*** DATA RECORDS ***
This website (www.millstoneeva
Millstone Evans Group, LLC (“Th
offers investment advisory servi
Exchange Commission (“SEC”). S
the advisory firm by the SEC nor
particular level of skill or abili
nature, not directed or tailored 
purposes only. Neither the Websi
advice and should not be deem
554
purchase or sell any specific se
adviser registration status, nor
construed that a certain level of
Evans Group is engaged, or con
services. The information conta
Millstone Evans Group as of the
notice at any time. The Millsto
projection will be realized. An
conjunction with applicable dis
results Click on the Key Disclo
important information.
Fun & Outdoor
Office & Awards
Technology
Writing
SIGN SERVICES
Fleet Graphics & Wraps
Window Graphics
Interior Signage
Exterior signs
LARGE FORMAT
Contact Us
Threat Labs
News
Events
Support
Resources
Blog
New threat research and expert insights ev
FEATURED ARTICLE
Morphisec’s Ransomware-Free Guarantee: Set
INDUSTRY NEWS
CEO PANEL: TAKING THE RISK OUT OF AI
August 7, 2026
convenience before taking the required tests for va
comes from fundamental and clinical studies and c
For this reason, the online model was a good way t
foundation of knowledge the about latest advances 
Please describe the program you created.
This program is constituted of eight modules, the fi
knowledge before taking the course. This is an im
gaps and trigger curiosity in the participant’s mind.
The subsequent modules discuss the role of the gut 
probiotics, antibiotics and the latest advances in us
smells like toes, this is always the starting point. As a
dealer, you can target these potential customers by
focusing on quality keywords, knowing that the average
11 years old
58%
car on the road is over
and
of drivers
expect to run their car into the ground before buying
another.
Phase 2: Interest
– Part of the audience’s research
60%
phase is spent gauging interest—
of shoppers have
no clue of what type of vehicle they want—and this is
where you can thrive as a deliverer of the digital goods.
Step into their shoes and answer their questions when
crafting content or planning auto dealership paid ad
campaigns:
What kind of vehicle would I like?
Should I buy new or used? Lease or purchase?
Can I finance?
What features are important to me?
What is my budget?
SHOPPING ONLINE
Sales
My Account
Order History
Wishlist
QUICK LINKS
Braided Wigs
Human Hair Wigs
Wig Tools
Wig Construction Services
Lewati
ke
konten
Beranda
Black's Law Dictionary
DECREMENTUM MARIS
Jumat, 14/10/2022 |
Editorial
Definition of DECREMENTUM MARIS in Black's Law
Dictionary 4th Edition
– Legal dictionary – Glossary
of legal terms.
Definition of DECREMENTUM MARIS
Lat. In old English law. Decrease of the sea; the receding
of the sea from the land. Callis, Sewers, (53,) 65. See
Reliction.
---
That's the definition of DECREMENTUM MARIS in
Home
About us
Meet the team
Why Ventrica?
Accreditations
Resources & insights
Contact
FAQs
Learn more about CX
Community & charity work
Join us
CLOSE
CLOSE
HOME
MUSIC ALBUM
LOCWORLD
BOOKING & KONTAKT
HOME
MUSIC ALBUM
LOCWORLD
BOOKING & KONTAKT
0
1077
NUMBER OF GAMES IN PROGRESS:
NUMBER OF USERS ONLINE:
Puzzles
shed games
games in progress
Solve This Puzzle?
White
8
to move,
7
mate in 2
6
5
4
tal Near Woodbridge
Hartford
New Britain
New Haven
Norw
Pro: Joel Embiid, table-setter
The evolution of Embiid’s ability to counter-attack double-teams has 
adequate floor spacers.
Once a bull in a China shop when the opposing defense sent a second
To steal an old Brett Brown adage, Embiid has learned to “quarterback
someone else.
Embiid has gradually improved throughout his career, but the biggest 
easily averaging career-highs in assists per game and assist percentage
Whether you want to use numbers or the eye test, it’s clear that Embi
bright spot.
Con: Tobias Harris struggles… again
*** End of DATA RECORDS ***
* **PROBLEM REQUIREMENTS**
Among the records, find each line where the word "career" occurs, and copy it.

* **EXERCISE RESPONSE**
Embiid has gradually improved throughout his career, but the biggest 
easily averaging career-highs in assists per game and assist percentage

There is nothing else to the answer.